Romance languages are those that grew out of Latin – Spanish, French, Portuguese and so on. Costas Melas on YouTube has a wonderful video showing their history year by year in the form of a changing map. Here are some screen shots from that and a related video, one map every 500 years, with my own running commentary added, starting in 1000 BC:
-1000:
This map shows all the Indo-European languages of 1000 BC. Latin is not yet a language. But its ancestor, Proto-Italic (shown in red), is. It has broken away from Proto-Celtic (pink) and is spreading throughout Italy. Celtic languages will spread throughout France, Spain, Portugal, Britain and Ireland, where it will be easier for people to learn the closely related language of Latin. English will grow out of Proto-Germanic (blue). English is a distant cousin of Latin, but half its words will come from it, either directly or by way of French and other Romance languages.
-500:
Proto-Italic has become the languages of Latin, Faliscan, Umbrian, Oscan, Sicel and Venetic. Greek is spoken in southern Italy, Etruscan in the north-west. Latin is the language of Rome, not yet that of Italy.
+1:
The Roman Empire is nearing its height. Western Europe is becoming Romanized, most of its Celtic and Italic languages dying out. The solid colours show where Latin is the majority language, the stripes where it is commonly known, mainly as a second language, but not by the majority. Classical Latin is the Latin of the upper class. It is the kind you learn at school and see in books – both then and now. Vulgar Latin is what ordinary people speak. It will become French and Spanish and so on. In fact, the graffiti of Pompeii in 79 AD already shows Latin starting to turn into Italian.
+500:
Rome falls. Latin is still an administrative language in the eastern part of the empire. Latin never took firm root in Britain, already being invaded by Anglo-Saxons.

·····

STATED EXERCISE ::
Answer these from the text above on the history of Romance languages:
(a) What color is Proto-Italic shown in on the 1000 BC map?
(b) Where is Etruscan spoken in 500 BC?
(c) What do the graffiti of Pompeii in 79 AD already show?

LISTING ::

·····

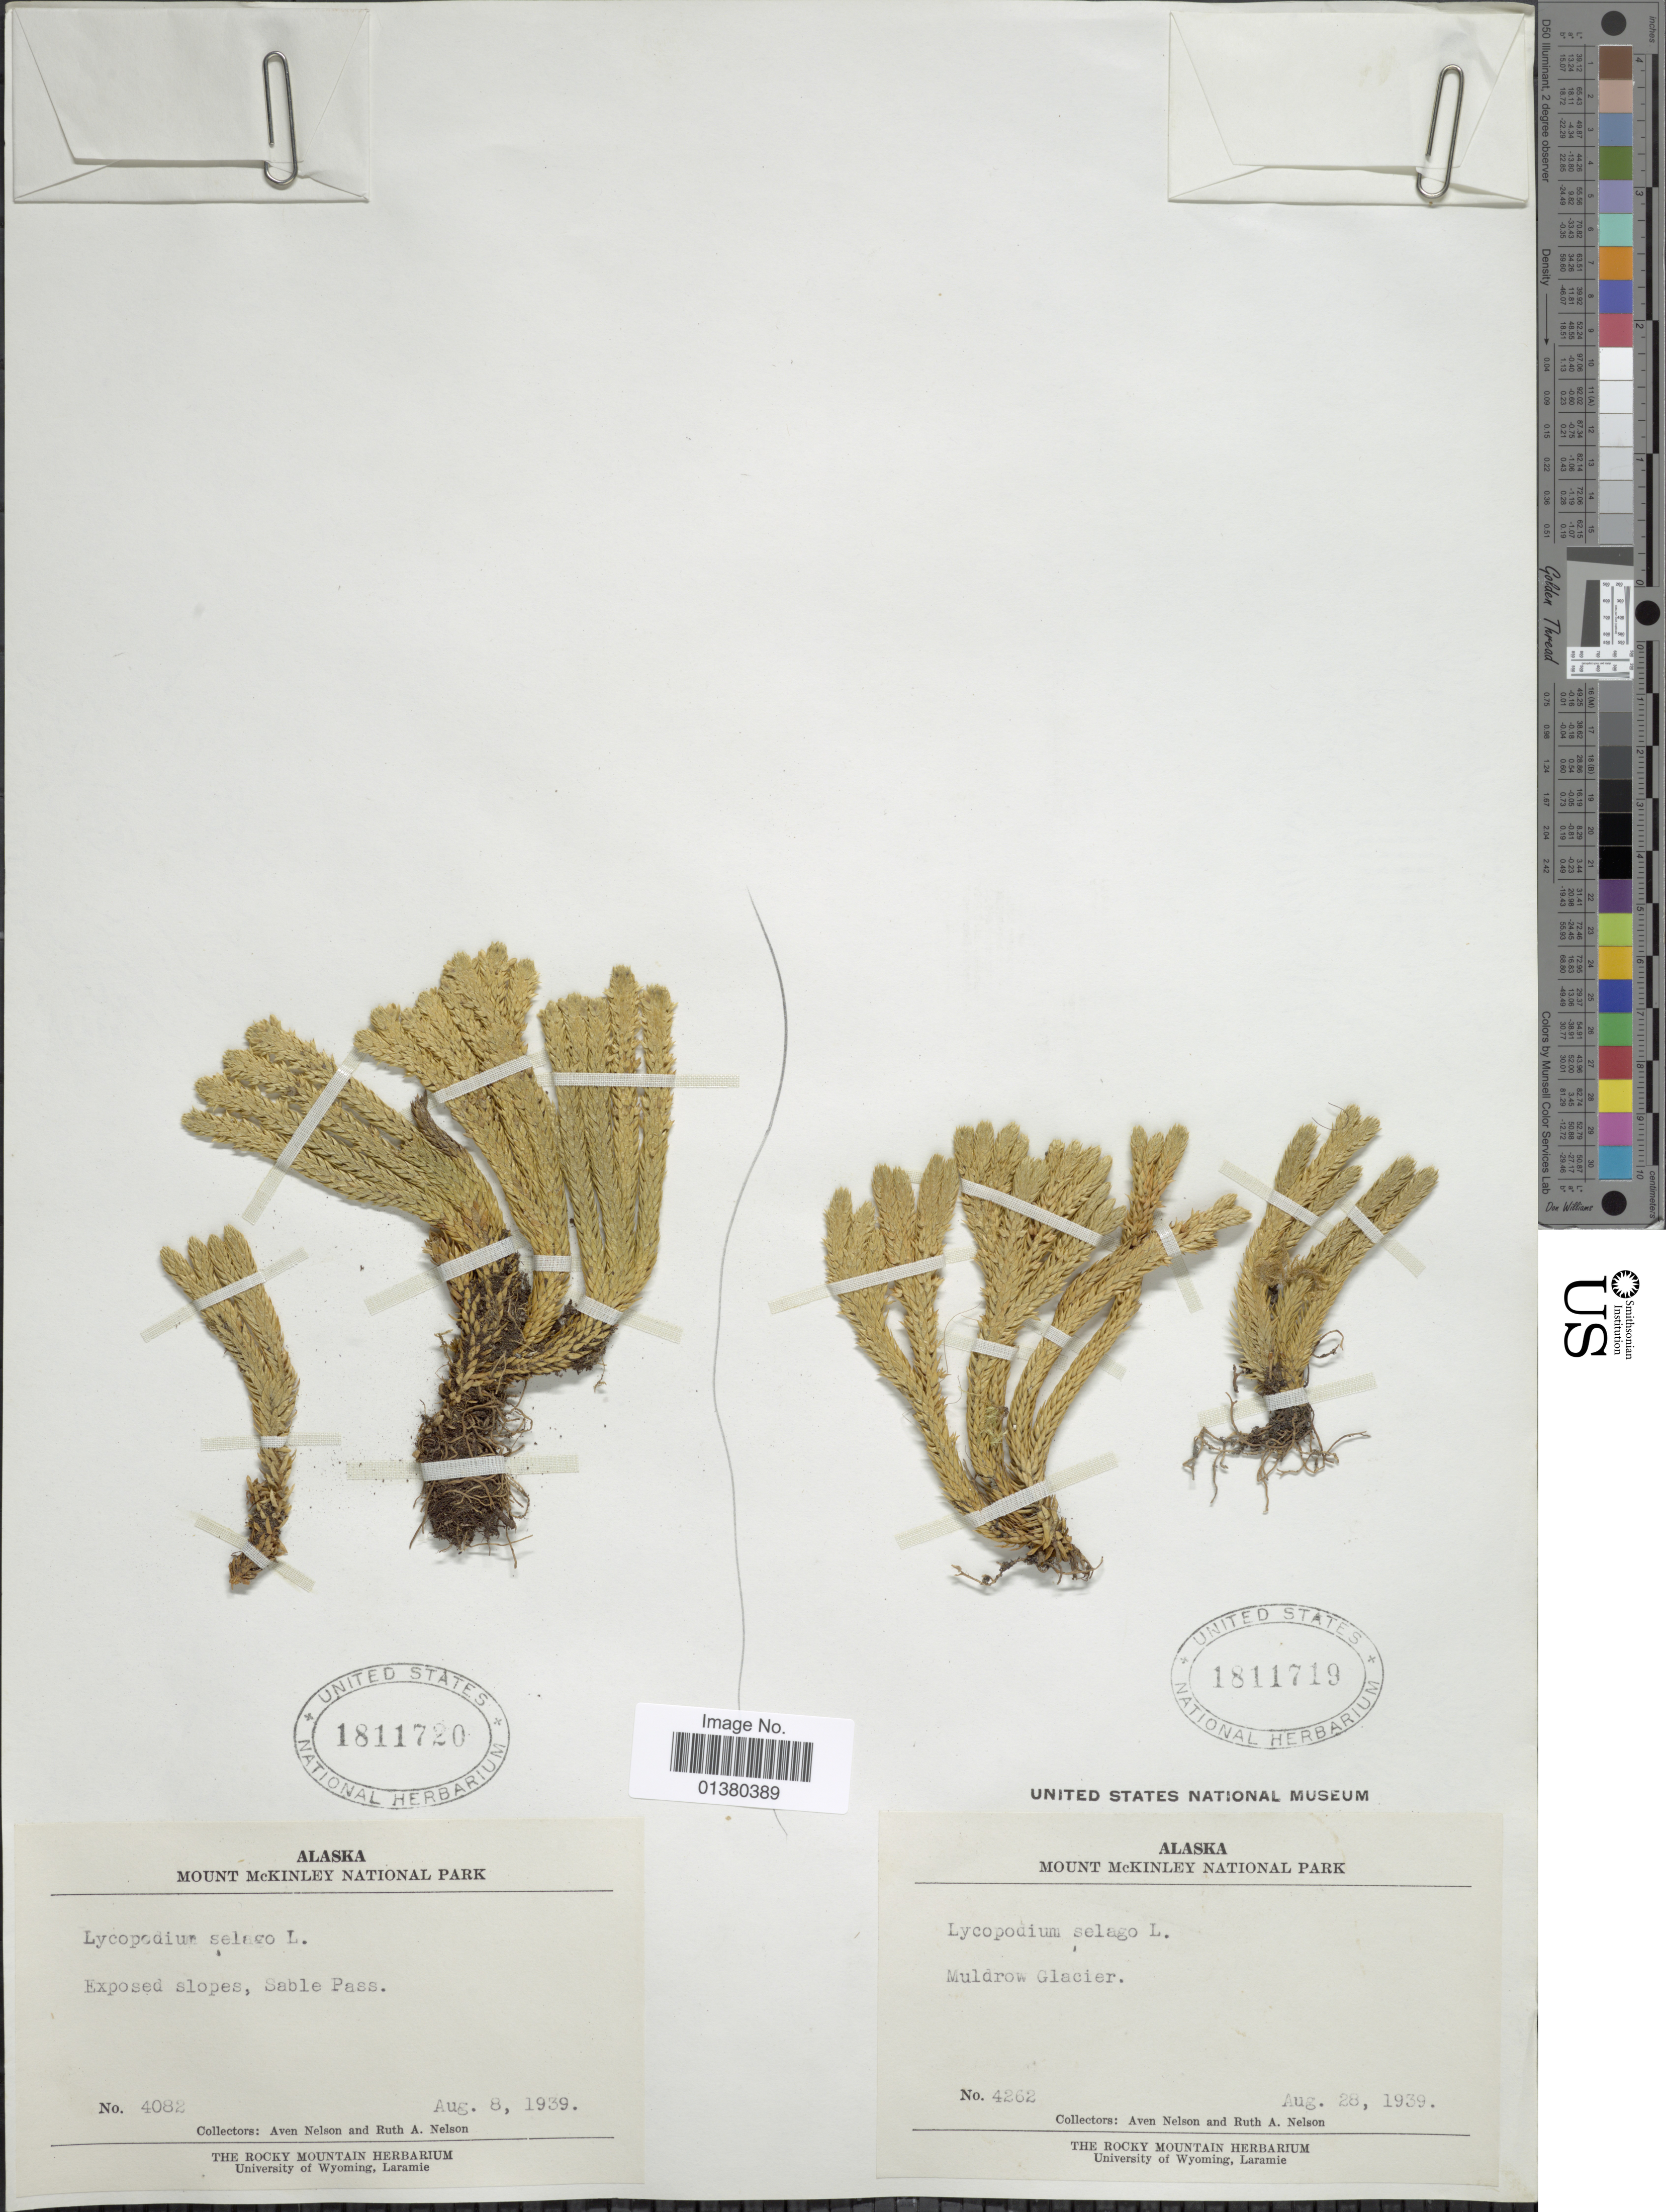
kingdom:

·····

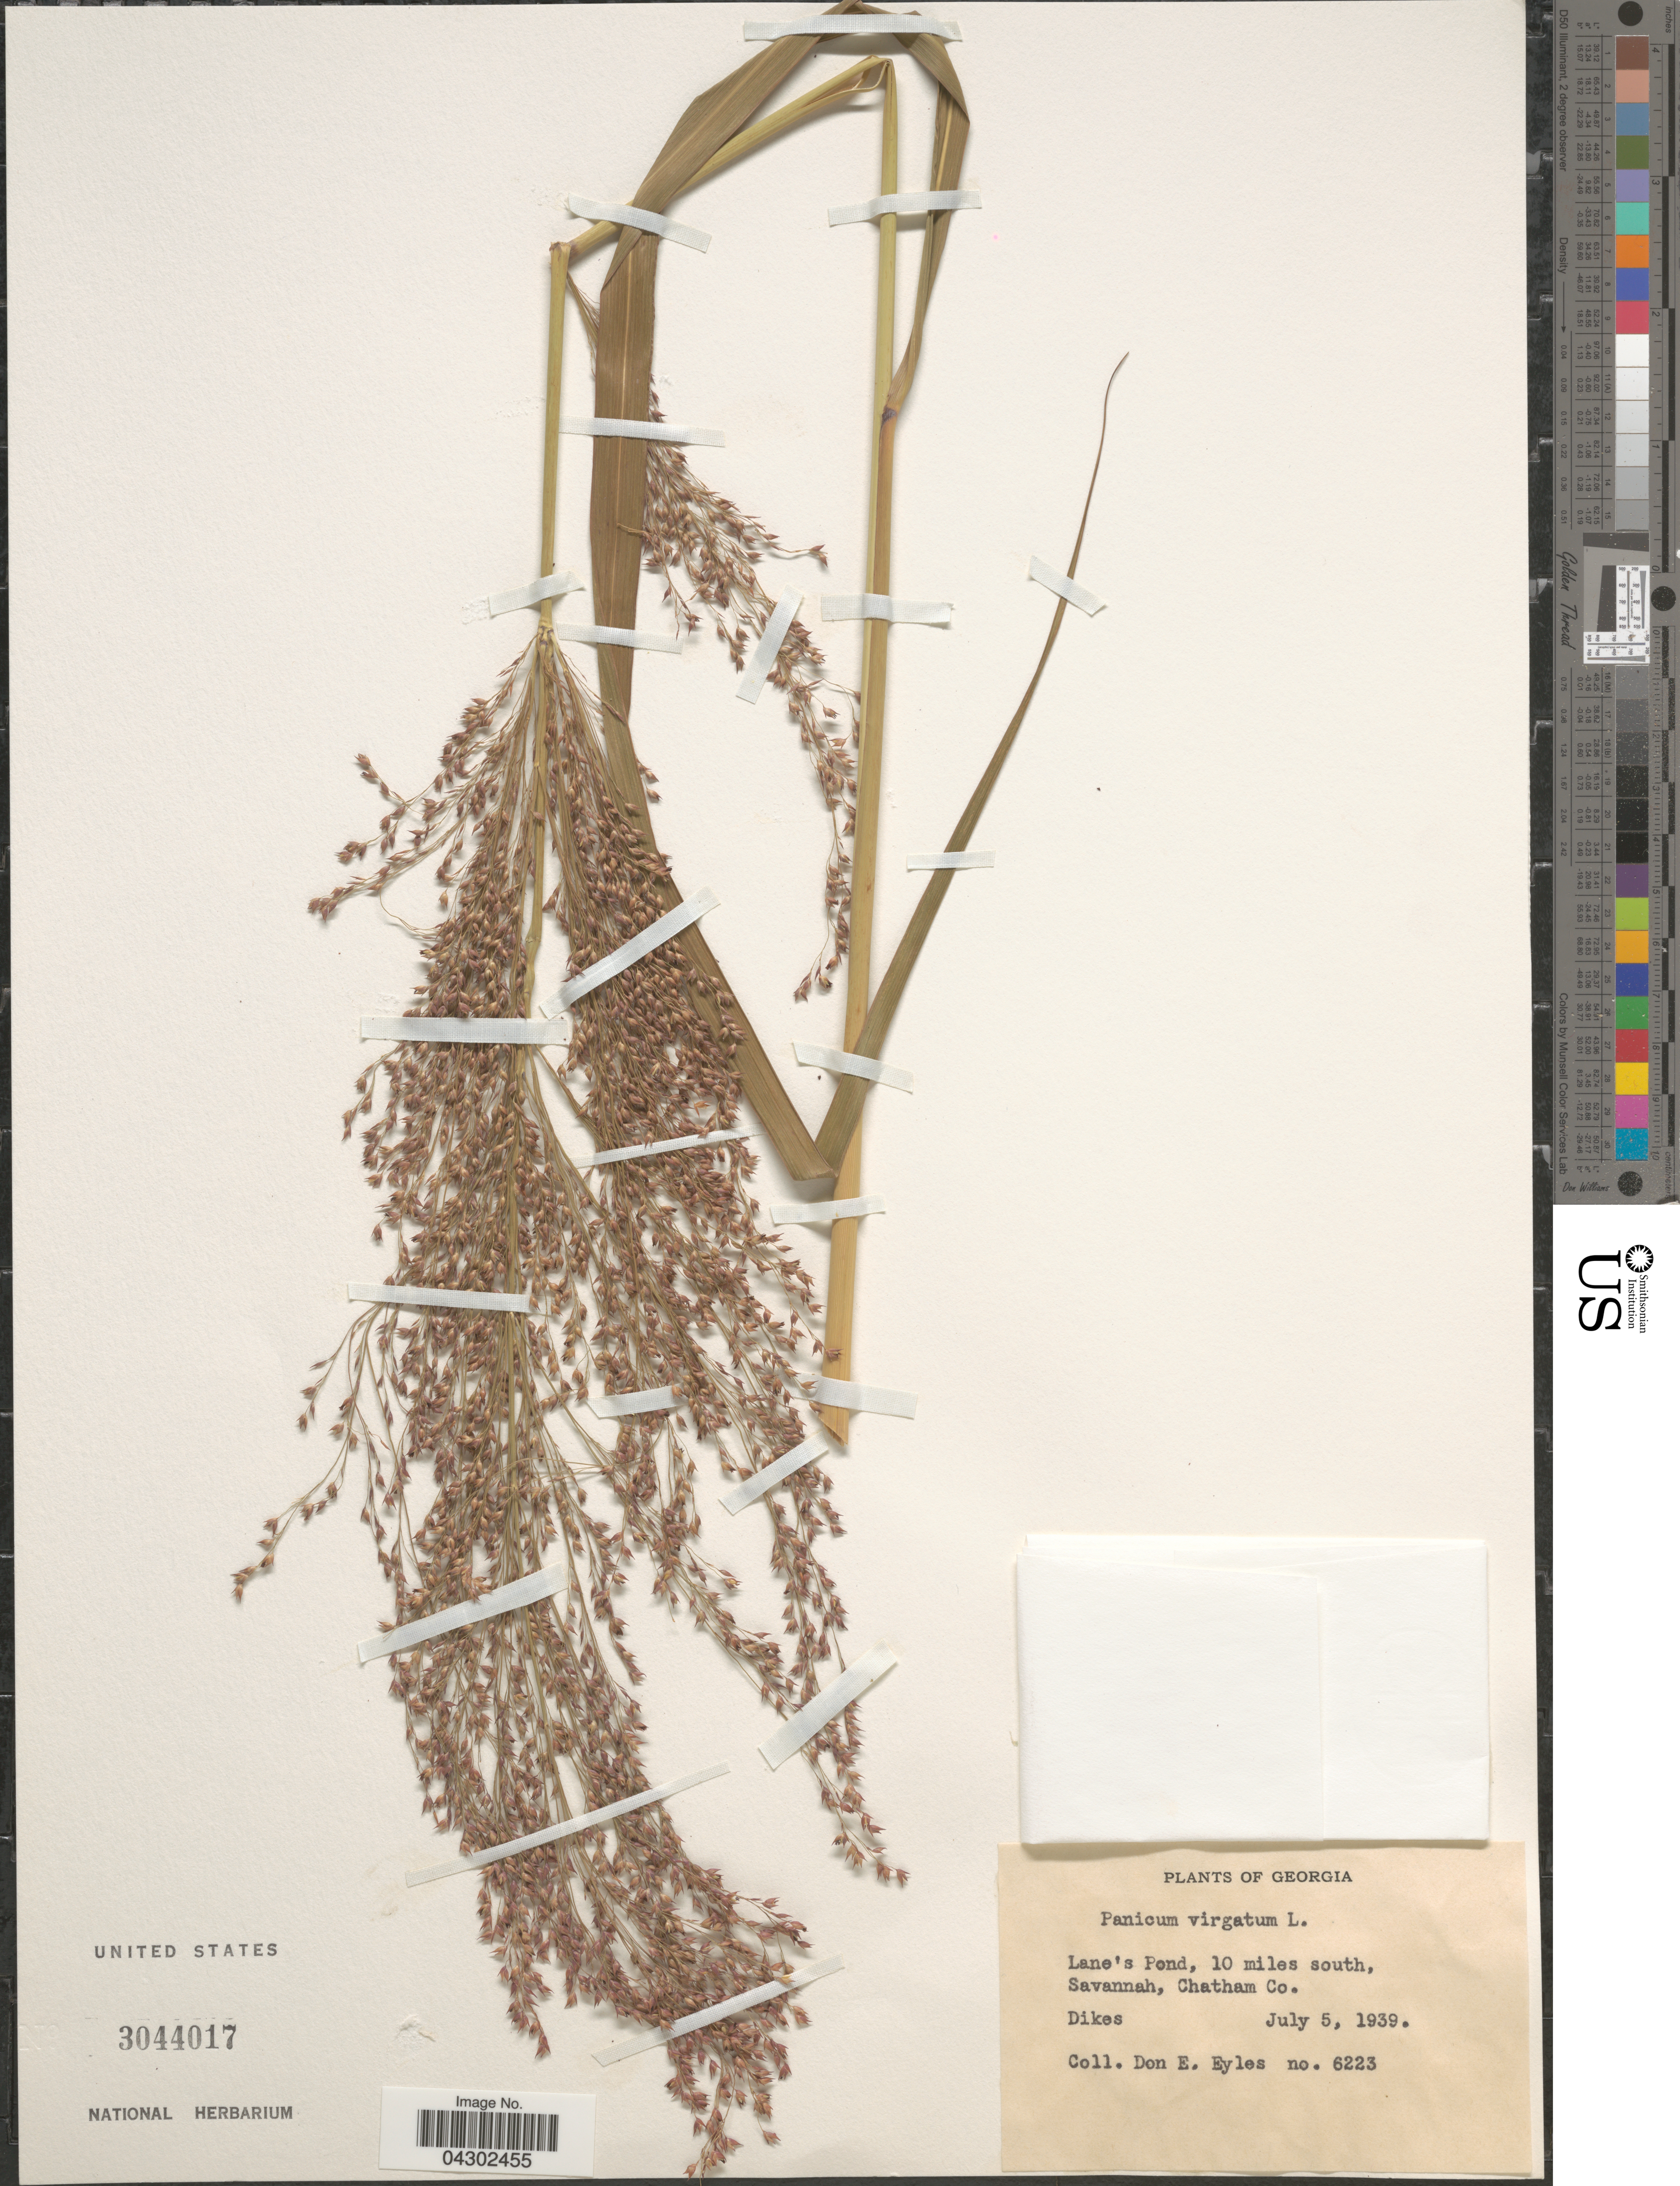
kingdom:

·····

FULL SOLUTION ::
(a) Red.
(b) In the north-west of Italy.
(c) Latin starting to turn into Italian.